Usage considerations¶
While data version control and "regular" version control sound similar, and the general operational model is the same, data versioning systems face unique challenges. Most importantly, data assets can become very large in size, which makes storing entire data sets for each revision infeasible because of duplication, unless very small data sets are used. Furthermore, data comes in lots of different formats, both structured (tables) or unstructured (raw text, images, videos), which makes it harder to test for changes (commonly called "diffing"). As such, it is a hard problem to design a data version control system capable of efficiently computing changes between data sets, while keeping the storage footprint of all data set diffs small.
In general, the following considerations can help you decide how to make good use of your data version control system:
- You should version data whenever changes to the dataset occur that could impact its use, reproducibility, or compatibility with downstream systems.
- Use version control abstractions to keep versions separate between different developers, different experiments, or both.

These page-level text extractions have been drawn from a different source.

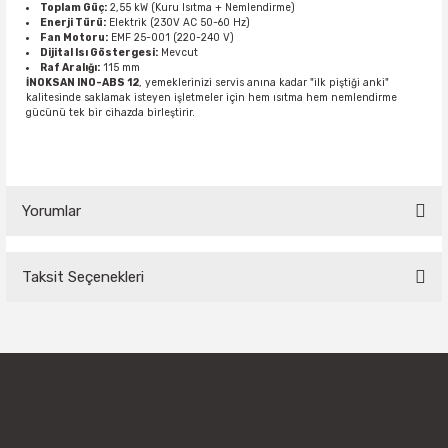
Toplam Güç:
2,55 kW (Kuru Isıtma + Nemlendirme)
Enerji Türü:
Elektrik (230V AC 50-60 Hz)
Fan Motoru:
EMF 25-001 (220-240 V)
Dijital Isı Göstergesi:
Mevcut
Raf Aralığı:
115 mm
İNOKSAN INO-ABS 12
, yemeklerinizi servis anına kadar "ilk piştiği anki"
kalitesinde saklamak isteyen işletmeler için hem ısıtma hem nemlendirme
gücünü tek bir cihazda birleştirir.
Yorumlar
Taksit Seçenekleri
Bu ürüne ilk yorumu siz yapın!
Yorum Yaz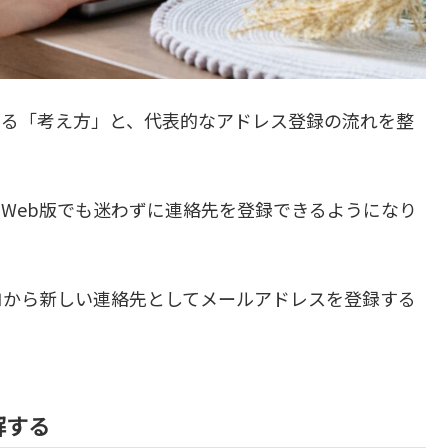
通する「考え方」と、代表的なアドレス登録の流れを整
Web版でも迷わずに連絡先を登録できるようになり
ロから新しい連絡先としてメールアドレスを登録する
解する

For example, for lakeFS (see below), use branches to separate.
- As a rule of thumb, create versions when initially uploading data, when updating (new data, corrections, imputation), or after applying preprocessing steps (evaluate based on compute vs. storage requirements).

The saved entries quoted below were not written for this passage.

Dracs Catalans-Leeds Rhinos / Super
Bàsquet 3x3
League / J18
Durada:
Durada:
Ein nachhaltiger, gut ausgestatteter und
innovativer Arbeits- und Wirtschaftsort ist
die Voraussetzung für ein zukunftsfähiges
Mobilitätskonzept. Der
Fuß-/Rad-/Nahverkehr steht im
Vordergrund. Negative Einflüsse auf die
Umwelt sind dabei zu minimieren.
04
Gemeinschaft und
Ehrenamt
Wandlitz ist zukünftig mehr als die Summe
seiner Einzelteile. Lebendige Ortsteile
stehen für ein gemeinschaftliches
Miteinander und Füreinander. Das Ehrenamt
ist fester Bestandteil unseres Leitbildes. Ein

- For other reasons (experimentation on a new model, feature engineering, subsampling, ...), data versions can also be created to simplify bookkeeping, and to provide a clear relation between different use cases and their data.
- Use scheduled jobs (garbage collection) to remove stale versions, free up storage space, and declutter the version control view.
- When available, use auditing and annotation features to attach metadata to revisions, enabling you to keep track of modifications and their authors over time.
Key technologies¶
The following is a selection of available tools supporting the practice. It is not meant to be exhaustive and we are not affiliated with any of the listed tools.
lakeFS models a lot of its version control abstractions like the git VCS tool. It builds a linear history on commits, separates different avenues of work with branches, allows annotating data with tags, and also has supported for a merge workflow. It can be set up on either local storage or a cloud storage bucket of one of the larger providers (AWS, GCP, Azure).
DVC is a pure-Python command-line interface (CLI) for versioning data and model artifacts resulting from ML pipelines. In addition, it has functionality for local experiment tracking, and versioning data pipelines in git together with project source code.
Git Large File Storage (LFS) stores large data assets in remote locations, and replaces the data with text pointers in git, so that data and its usage are decoupled on the storage level. It integrates with the git command-line interface, augmenting developers' existing git workflows intuitively, and reducing the learning curve that an addition of a standalone tool would bring.